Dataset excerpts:
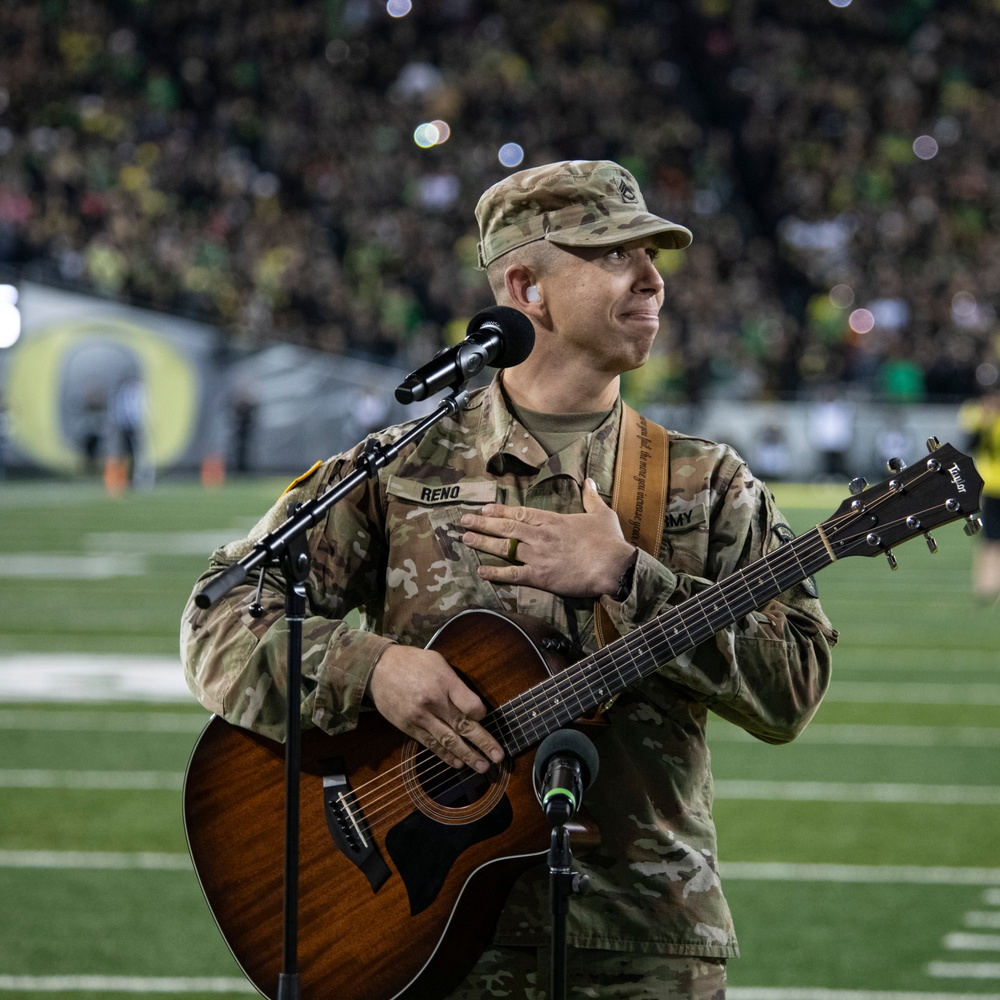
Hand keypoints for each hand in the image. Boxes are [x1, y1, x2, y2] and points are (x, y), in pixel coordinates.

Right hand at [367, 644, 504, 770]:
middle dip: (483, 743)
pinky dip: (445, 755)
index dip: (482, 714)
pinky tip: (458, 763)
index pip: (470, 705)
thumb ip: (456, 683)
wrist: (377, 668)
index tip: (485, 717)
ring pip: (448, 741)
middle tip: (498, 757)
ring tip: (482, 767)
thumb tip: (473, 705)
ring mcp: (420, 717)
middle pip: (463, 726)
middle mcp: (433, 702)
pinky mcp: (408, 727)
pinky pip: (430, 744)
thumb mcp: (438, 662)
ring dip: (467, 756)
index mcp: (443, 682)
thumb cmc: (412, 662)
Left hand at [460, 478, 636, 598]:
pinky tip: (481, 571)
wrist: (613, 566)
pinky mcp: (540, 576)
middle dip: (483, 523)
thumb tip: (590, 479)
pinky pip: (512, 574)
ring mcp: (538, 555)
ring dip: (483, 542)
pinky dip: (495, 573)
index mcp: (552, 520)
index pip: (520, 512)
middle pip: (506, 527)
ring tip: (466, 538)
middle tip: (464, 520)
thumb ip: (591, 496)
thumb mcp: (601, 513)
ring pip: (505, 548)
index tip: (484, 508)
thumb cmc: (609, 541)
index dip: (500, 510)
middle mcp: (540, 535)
...
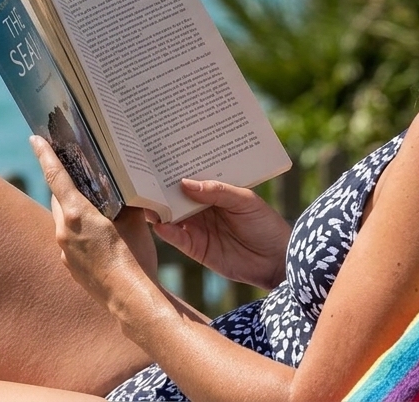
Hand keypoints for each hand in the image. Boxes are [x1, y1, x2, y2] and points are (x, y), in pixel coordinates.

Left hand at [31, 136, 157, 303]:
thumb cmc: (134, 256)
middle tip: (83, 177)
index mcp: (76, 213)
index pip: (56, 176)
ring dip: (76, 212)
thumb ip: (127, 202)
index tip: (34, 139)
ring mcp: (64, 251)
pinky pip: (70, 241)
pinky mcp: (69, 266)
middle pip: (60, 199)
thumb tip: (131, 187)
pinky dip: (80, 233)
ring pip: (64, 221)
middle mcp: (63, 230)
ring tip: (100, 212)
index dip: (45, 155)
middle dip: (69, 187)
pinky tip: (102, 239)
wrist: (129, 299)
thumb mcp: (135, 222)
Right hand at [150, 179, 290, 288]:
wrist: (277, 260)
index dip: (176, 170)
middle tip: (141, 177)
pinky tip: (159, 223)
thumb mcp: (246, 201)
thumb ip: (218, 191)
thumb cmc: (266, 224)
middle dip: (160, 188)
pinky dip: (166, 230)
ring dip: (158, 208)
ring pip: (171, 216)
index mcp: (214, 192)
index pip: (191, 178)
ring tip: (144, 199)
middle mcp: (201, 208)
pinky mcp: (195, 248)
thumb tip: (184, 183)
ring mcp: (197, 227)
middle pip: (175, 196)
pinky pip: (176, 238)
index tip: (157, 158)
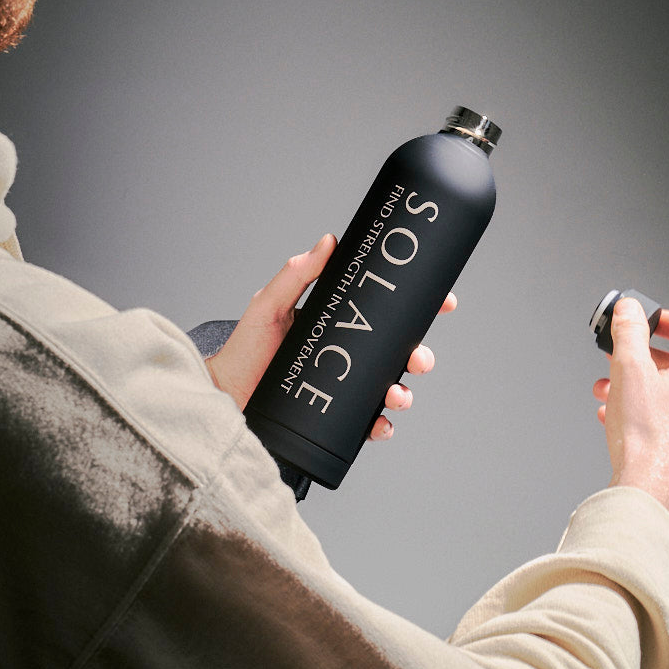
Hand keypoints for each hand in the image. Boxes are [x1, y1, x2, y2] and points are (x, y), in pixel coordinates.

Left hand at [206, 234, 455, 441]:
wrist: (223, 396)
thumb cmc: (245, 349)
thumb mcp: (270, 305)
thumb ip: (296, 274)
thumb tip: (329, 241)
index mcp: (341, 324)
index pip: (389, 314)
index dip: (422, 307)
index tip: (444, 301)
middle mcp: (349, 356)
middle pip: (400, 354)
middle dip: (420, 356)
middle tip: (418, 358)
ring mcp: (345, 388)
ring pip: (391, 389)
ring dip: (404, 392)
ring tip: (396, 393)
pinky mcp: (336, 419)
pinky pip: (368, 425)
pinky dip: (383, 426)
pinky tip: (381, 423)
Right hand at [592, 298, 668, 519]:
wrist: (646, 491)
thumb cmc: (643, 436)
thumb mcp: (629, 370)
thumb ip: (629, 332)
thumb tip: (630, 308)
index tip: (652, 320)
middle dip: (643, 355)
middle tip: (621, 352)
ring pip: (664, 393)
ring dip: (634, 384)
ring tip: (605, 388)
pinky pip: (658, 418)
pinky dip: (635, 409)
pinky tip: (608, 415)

__The problem__
Extract from the records above the lines from the one containing "thumb ip: (127, 202)" to the one containing "thumb mcp: (246, 201)", both lines included, exactly as they appear and with nothing else.

__Response area__
thumb ip: (127, 202)
index tip: (34, 139)
ring mcp: (64, 251)
pinky pip: (70, 241)
pinky mcp: (69, 266)
middle pip: (60, 199)
thumb tip: (131, 187)
pinky dip: (80, 233)
ring pip: (64, 221)
middle mcp: (63, 230)
ring tip: (100, 212)
index dip: (45, 155)
middle dip: (69, 187)
pinky tip: (102, 239)
wrist: (129, 299)
thumb mcp: (135, 222)
Right hand at [150, 179, 290, 288]:
wrist: (277, 260)
index dip: (176, 170)
middle tip: (141, 177)
pinky tip: (159, 223)
thumb mcp: (246, 201)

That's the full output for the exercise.